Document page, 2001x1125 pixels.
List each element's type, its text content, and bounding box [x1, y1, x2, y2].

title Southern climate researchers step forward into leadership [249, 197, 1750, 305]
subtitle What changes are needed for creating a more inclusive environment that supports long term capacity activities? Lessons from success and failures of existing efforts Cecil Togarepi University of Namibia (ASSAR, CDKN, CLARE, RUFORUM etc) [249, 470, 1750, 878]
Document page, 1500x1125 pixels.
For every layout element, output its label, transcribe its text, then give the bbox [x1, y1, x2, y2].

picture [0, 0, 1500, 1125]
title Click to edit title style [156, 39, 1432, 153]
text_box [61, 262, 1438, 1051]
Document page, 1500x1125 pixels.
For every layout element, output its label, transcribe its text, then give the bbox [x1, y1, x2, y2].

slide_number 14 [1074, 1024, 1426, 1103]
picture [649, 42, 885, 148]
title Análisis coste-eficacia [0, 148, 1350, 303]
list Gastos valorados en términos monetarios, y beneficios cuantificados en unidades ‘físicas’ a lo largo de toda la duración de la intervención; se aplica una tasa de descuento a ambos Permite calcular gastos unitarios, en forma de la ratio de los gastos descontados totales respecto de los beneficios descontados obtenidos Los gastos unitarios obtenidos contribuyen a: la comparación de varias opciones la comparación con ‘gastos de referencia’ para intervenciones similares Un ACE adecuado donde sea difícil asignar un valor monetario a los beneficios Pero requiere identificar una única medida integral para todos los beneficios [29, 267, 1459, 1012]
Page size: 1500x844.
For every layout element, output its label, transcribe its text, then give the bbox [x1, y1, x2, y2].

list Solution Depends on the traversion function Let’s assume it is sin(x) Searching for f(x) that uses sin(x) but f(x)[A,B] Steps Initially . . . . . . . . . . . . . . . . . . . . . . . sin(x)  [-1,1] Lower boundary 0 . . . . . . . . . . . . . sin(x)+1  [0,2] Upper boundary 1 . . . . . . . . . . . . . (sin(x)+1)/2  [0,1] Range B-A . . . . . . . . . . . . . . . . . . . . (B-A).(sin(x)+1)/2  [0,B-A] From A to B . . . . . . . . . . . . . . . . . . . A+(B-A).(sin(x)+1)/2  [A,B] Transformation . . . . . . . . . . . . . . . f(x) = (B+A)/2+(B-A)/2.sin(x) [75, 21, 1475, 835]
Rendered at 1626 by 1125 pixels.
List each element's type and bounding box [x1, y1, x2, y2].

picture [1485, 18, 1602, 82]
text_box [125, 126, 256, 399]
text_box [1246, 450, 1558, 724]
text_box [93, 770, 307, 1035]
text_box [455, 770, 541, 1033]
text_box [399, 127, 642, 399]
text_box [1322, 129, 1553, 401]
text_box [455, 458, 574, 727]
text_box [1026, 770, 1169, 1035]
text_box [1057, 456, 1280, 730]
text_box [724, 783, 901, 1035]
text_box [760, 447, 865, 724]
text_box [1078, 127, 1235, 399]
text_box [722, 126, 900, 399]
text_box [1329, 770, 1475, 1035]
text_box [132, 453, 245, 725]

| The task |
Find out how many lines in the entries above hold "pixels", then reply with that figure and nothing else.

| Expected output |
4